Problem to solve: Beneath this task are records; print exactly the stretch of them from the line with "TABLE 6 The QLQ-LC13 scores of the CG and the" through the line with "FIGURE 4 | The", both ends included.

Data for review:

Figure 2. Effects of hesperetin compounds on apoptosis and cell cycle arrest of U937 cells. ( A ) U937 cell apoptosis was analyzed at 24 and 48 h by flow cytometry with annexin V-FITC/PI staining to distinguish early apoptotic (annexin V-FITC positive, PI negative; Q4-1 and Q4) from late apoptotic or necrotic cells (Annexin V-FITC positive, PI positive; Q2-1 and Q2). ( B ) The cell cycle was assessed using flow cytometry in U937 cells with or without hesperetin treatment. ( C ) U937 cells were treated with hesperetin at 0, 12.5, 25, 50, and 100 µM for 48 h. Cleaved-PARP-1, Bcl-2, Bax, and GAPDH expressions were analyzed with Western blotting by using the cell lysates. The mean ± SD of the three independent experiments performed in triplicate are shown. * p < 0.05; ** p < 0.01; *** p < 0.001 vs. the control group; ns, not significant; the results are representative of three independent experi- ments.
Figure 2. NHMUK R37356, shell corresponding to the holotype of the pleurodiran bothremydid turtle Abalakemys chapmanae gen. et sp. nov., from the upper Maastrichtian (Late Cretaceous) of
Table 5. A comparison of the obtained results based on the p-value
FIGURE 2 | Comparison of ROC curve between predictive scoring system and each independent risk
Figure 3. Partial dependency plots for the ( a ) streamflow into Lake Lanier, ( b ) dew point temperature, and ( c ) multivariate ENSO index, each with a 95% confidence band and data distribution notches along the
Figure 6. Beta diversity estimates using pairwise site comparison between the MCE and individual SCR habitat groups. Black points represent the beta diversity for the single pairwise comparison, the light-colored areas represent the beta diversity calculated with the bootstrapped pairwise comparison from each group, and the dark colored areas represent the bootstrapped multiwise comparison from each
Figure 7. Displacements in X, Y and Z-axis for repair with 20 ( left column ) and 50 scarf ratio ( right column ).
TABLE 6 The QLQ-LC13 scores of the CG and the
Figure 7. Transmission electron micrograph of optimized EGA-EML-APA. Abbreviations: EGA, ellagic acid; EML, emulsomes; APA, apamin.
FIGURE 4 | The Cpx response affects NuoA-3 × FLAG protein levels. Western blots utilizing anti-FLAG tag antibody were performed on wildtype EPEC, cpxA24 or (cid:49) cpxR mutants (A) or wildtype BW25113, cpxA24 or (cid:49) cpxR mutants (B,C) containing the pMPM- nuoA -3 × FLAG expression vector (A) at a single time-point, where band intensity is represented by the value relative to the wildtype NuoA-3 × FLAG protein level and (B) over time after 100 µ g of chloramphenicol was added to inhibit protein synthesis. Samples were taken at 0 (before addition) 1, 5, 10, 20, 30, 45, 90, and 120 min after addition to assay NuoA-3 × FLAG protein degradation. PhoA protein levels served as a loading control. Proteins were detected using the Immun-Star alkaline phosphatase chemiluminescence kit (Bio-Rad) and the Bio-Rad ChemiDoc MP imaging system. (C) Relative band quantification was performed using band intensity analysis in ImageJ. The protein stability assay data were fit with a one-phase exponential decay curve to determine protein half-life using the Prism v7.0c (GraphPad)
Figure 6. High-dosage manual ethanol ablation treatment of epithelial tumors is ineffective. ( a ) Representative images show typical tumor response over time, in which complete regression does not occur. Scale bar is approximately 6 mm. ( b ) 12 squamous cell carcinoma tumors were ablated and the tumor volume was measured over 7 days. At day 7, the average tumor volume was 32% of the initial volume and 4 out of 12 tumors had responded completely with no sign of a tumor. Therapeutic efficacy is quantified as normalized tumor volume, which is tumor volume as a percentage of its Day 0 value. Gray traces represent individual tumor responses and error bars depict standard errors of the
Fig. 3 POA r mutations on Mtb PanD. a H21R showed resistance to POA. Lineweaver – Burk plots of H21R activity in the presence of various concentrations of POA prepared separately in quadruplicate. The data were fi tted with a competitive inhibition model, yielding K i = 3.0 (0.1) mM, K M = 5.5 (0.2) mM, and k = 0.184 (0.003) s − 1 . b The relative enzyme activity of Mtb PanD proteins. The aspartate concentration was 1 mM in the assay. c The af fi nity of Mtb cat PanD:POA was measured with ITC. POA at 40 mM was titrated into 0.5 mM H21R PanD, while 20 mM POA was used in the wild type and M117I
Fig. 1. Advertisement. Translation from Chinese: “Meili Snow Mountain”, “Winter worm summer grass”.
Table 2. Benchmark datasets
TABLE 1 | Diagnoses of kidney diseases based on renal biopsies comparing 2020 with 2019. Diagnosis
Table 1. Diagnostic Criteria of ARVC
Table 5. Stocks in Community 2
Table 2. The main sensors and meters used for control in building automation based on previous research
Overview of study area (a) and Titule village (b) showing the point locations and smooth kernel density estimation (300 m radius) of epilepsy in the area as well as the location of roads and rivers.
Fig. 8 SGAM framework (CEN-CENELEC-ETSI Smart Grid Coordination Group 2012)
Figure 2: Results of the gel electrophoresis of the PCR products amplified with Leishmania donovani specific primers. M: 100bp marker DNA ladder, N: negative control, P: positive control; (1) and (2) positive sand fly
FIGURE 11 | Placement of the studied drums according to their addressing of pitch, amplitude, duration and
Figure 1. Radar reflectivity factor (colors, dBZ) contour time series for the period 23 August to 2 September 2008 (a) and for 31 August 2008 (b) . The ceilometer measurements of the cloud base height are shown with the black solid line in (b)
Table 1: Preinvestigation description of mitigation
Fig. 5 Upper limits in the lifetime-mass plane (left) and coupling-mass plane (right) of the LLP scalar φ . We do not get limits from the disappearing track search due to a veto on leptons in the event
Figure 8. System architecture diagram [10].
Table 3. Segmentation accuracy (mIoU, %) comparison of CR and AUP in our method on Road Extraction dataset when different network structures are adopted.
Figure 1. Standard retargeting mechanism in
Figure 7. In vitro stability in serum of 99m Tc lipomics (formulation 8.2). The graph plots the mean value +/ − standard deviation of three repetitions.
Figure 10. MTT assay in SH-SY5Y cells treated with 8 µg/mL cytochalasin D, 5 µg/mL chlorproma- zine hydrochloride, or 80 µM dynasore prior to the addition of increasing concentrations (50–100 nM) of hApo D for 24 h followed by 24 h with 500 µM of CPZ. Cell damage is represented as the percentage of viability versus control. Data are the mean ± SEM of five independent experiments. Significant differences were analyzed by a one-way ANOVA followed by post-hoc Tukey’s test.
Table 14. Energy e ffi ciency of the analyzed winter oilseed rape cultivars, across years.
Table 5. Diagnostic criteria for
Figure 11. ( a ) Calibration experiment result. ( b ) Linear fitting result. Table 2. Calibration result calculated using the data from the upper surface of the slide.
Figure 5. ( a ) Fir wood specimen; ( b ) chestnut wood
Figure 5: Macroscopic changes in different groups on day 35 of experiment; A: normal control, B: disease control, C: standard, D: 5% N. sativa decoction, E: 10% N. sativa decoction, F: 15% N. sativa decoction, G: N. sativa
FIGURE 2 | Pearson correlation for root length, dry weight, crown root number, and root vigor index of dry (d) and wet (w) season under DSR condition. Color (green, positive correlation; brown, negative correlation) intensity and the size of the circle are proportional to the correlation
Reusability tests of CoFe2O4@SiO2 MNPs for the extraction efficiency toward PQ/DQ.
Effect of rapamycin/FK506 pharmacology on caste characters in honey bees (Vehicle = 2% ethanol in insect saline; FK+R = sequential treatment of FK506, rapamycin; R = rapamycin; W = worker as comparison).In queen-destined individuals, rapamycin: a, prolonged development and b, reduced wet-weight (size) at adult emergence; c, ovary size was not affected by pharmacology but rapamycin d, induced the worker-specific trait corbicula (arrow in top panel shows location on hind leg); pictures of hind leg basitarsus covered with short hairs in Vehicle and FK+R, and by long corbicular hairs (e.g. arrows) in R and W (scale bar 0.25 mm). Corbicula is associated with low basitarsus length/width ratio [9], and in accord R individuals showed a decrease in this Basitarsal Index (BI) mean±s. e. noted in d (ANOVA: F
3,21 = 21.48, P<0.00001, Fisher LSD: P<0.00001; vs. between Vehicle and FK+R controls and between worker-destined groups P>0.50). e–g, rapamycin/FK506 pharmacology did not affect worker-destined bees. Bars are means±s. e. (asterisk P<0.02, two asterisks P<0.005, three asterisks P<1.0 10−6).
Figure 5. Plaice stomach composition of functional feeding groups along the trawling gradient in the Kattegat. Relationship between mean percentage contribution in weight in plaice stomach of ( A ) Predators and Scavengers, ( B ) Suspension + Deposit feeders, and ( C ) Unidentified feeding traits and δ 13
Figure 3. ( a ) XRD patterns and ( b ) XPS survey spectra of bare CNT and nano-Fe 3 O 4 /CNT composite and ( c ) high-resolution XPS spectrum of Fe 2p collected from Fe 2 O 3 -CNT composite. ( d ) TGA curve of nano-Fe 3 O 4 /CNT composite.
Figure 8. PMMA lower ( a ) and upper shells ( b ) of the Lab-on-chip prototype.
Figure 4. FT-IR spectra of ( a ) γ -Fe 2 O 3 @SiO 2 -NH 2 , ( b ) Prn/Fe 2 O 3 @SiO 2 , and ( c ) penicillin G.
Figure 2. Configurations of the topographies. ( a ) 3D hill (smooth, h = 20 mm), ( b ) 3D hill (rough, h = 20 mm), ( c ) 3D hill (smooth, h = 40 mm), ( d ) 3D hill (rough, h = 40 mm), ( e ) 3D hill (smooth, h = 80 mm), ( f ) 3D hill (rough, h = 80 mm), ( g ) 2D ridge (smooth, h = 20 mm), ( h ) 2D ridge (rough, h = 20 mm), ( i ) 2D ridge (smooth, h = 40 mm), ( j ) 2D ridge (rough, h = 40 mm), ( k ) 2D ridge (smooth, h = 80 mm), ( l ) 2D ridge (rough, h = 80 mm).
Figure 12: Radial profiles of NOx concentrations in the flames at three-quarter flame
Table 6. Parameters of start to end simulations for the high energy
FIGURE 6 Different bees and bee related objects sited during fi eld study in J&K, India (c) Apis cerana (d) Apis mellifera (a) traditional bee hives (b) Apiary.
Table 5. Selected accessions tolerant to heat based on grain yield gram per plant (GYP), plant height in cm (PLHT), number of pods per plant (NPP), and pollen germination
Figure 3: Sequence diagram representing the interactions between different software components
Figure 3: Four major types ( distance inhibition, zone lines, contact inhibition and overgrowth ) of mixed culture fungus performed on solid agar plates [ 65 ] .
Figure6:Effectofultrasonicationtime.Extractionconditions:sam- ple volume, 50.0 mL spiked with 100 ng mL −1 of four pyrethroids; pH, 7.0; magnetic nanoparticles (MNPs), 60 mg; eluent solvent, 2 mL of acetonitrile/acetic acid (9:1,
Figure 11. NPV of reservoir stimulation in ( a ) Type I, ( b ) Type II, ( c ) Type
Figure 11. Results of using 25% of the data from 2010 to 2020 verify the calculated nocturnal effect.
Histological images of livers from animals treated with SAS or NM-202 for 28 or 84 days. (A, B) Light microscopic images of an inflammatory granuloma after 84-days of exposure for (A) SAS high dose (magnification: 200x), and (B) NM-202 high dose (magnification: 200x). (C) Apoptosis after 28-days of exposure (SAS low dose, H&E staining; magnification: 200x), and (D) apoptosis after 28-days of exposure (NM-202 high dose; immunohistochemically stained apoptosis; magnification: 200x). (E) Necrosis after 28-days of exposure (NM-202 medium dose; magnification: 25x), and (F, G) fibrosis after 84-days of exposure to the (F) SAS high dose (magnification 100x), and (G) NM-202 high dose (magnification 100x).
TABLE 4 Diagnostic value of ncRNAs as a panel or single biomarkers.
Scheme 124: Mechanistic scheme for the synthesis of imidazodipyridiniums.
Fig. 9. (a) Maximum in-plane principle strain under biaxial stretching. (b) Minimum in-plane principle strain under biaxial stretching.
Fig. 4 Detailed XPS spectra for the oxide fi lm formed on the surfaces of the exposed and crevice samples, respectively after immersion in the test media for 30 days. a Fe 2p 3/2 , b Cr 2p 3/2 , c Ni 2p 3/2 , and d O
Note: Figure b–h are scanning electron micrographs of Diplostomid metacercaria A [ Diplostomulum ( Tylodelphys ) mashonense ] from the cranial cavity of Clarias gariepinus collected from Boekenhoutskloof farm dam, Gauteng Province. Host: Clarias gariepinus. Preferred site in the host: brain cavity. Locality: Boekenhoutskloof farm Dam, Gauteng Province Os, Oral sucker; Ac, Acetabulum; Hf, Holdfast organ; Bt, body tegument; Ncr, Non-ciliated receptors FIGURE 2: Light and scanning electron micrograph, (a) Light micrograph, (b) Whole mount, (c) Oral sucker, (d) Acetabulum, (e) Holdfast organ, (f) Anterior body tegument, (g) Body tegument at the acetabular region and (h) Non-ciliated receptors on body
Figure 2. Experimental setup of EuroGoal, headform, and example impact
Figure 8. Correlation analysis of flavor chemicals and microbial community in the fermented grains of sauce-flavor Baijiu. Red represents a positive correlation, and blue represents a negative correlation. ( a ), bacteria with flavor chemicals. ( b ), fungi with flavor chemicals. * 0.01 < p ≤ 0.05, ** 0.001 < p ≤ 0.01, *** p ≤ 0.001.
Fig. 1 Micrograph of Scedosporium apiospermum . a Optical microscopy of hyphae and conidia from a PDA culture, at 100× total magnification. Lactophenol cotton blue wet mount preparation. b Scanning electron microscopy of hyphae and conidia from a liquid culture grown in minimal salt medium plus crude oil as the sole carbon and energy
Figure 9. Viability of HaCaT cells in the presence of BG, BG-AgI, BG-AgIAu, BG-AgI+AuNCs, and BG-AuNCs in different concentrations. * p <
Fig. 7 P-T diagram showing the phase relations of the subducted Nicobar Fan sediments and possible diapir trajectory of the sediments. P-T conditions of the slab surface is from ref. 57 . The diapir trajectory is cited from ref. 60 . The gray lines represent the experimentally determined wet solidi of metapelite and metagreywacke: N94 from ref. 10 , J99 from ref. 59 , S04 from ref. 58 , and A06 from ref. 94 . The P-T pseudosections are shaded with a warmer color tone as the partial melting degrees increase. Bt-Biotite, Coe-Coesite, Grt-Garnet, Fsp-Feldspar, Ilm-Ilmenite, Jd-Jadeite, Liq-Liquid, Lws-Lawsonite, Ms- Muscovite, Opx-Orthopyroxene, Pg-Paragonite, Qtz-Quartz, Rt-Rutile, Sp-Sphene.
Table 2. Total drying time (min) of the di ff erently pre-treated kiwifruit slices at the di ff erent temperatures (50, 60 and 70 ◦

Written response:
TABLE 6 The QLQ-LC13 scores of the CG and the
Figure 7. Transmission electron micrograph of optimized EGA-EML-APA. Abbreviations: EGA, ellagic acid; EML, emulsomes; APA, apamin.
FIGURE 4 | The Cpx response affects NuoA-3 × FLAG protein levels. Western blots utilizing anti-FLAG tag antibody were performed on wildtype EPEC, cpxA24 or (cid:49) cpxR mutants (A) or wildtype BW25113, cpxA24 or (cid:49) cpxR mutants (B,C) containing the pMPM- nuoA -3 × FLAG expression vector (A) at a single time-point, where band intensity is represented by the value relative to the wildtype NuoA-3 × FLAG protein level and (B) over time after 100 µ g of chloramphenicol was added to inhibit protein synthesis. Samples were taken at 0 (before addition) 1, 5, 10, 20, 30, 45, 90, and 120 min after addition to assay NuoA-3 × FLAG protein degradation. PhoA protein levels served as a loading control. Proteins were detected using the Immun-Star alkaline phosphatase chemiluminescence kit (Bio-Rad) and the Bio-Rad ChemiDoc MP imaging system. (C) Relative band quantification was performed using band intensity analysis in ImageJ. The protein stability assay data were fit with a one-phase exponential decay curve to determine protein half-life using the Prism v7.0c (GraphPad)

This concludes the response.